Provided passage:

I have found the items detailed below to be of benefit from the perspectives of ease-of-use, maintenance, ease-of-upgrade and configuration integrity.

    Avoid using standard SAP configuration types in your business production environment

Don't use any of the standard order types delivered by SAP - except as a base for the new 'Z' order type that you create!  Using custom 'Z' types forces you to address all of the related configuration due to the introduction of a new configuration type.  It also helps you identify configuration integration issues if you miss out required configuration in a related application.

This approach forces you to investigate and address the new configuration proactively.  In some cases, the standard configuration may be overwritten during upgrade, increasing upgrade complexity and risk.  It's also far easier to identify and work with what you have configured if you exclusively adopt this approach (e.g. SAP provides a "display by contents" function in all configuration tables where you can view only entries in a particular table starting with 'z').

    Clean up key configuration 'integration' tables

Certain tables drive integration functions between applications (e.g between SD and MM).  By cleaning out the entries that you don't use, you force integration by literally seeing what 'breaks' after the cleanout occurs.  Try this before your detailed design phase - but after most of the prototyping and mapping to SAP has been completed.  I wouldn't advise doing this to every table - the effort would take too long and just doesn't have the same benefits across the entire application.  An example of an integration table is the Order Item Category determination configuration in SD.

    When deciding on a solution, try to choose configuration first over development

If you have a requirement that can be solved by either a custom development or by SAP-provided configuration; pursue the configuration solution first!  Configuration tends to provide far more flexibility in the long run, is supported by SAP and can be extended over time as SAP adds new  functionality to the function area.
 

    We have a physical warehouse location, should we map it to a SAP Storage Location or SAP Plant?

The generally better option here is to choose to map your warehouse to the Plant level.  I usually adopt this option by default and only change the mapping under very specific circumstances.  A general rule is that a plant maps to a specific, individual business address.  Most of SAP's business transaction functionality was originally targeted at plant level (e.g. SD Replenishment orders).

Yes, it does imply additional material master record maintenance and volumes (but that's what mass maintenance utilities are for), but it sets a great base for flexibility in terms of new business transaction functionality SAP may introduce or potential business changes at that location in the future (e.g. warehouse gets sold off to another company or new transactions take place at that location).

You can choose to map to storage location, but you'll sacrifice some future flexibility.  You may also have to develop custom functionality to fill in for SAP functions which operate more seamlessly at the plant level.

    Don't pay for multiple SAP Sales Organizations with huge master data volumes

Customers and materials are keyed off of Sales Org, Distribution Channel and division.  If you have determined that you need multiple sales areas under a common sales org, it does not mean that a master records need to be created for each sales area

You can set up a "reference" distribution channels & divisionsto which all the others are linked.  This means you can create ONE set of master data records and have configuration point all related sales areas to that common data no matter which organization is being processed in a given business transaction.  Pricing and related functions may still be defined at specific organization levels, using the common master data.

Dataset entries
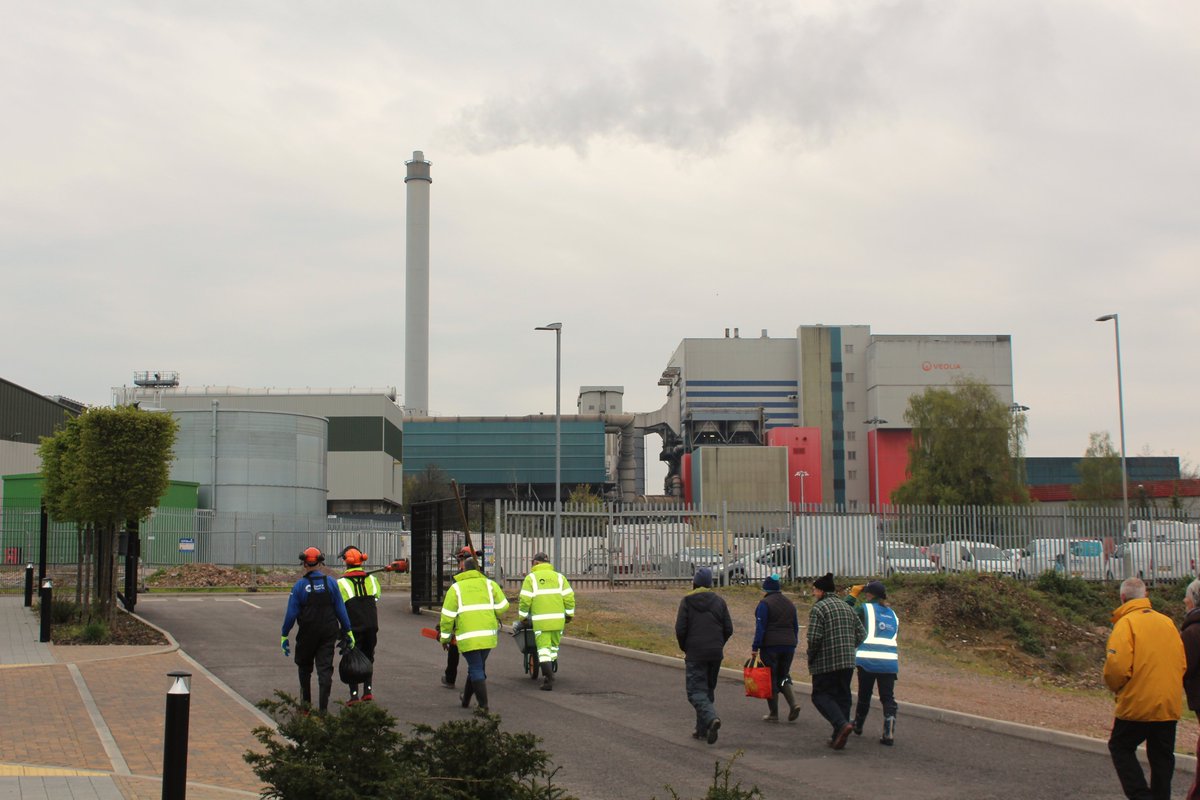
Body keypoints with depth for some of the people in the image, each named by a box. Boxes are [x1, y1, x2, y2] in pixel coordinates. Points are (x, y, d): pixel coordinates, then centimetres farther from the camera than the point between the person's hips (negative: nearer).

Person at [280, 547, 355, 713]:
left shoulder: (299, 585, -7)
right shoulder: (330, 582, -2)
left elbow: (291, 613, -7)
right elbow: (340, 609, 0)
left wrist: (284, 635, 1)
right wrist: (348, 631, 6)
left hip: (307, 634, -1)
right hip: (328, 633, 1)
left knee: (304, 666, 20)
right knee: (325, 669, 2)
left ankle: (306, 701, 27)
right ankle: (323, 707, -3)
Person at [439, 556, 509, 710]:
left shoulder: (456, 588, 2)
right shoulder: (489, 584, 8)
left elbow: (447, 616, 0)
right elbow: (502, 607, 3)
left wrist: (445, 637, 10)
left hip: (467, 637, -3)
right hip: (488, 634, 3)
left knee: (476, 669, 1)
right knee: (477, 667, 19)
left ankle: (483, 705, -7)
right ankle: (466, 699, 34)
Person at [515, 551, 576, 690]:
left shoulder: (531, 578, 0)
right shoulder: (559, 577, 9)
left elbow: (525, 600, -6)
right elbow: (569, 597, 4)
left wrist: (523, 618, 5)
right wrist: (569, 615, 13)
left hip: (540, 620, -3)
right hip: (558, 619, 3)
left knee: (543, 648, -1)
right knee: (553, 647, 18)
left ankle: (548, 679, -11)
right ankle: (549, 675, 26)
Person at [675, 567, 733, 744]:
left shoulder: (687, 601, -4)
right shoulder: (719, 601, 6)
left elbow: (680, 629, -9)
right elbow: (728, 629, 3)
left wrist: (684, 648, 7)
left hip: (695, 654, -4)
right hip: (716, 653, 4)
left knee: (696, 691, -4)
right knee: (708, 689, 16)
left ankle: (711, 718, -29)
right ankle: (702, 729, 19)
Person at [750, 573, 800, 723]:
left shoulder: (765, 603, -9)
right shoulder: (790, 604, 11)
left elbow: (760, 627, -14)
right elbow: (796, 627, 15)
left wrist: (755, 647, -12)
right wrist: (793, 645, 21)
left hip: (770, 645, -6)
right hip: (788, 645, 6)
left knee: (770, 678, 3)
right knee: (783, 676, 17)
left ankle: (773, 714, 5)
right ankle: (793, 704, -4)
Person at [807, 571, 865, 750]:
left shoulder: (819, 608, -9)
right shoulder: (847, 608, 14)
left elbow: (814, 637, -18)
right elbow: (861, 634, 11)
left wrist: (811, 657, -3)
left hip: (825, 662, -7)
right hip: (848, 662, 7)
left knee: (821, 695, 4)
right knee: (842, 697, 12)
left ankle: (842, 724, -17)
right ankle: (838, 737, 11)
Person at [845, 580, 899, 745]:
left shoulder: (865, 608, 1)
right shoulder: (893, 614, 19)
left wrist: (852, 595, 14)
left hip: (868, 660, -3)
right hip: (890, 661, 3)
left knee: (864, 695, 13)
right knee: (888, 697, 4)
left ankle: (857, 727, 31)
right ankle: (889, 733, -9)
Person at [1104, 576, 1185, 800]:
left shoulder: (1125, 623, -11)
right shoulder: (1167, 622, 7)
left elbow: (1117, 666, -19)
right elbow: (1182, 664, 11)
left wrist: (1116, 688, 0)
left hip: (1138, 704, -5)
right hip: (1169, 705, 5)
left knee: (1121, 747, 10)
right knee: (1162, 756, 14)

Directions for this task: Can you sum up the SAP configuration tips in three sentences?

Answer section: The tips advise creating custom 'Z' order types, using SAP's standard types only as a base, and cleaning unused entries out of key integration tables to reveal what breaks. They favor SAP-provided configuration over custom development when either would meet a requirement, and recommend mapping a physical warehouse to a Plant rather than a Storage Location to keep future flexibility. They also point out that multiple sales areas do not each need their own master records, because reference distribution channels and divisions let one set of master data serve all the linked sales areas.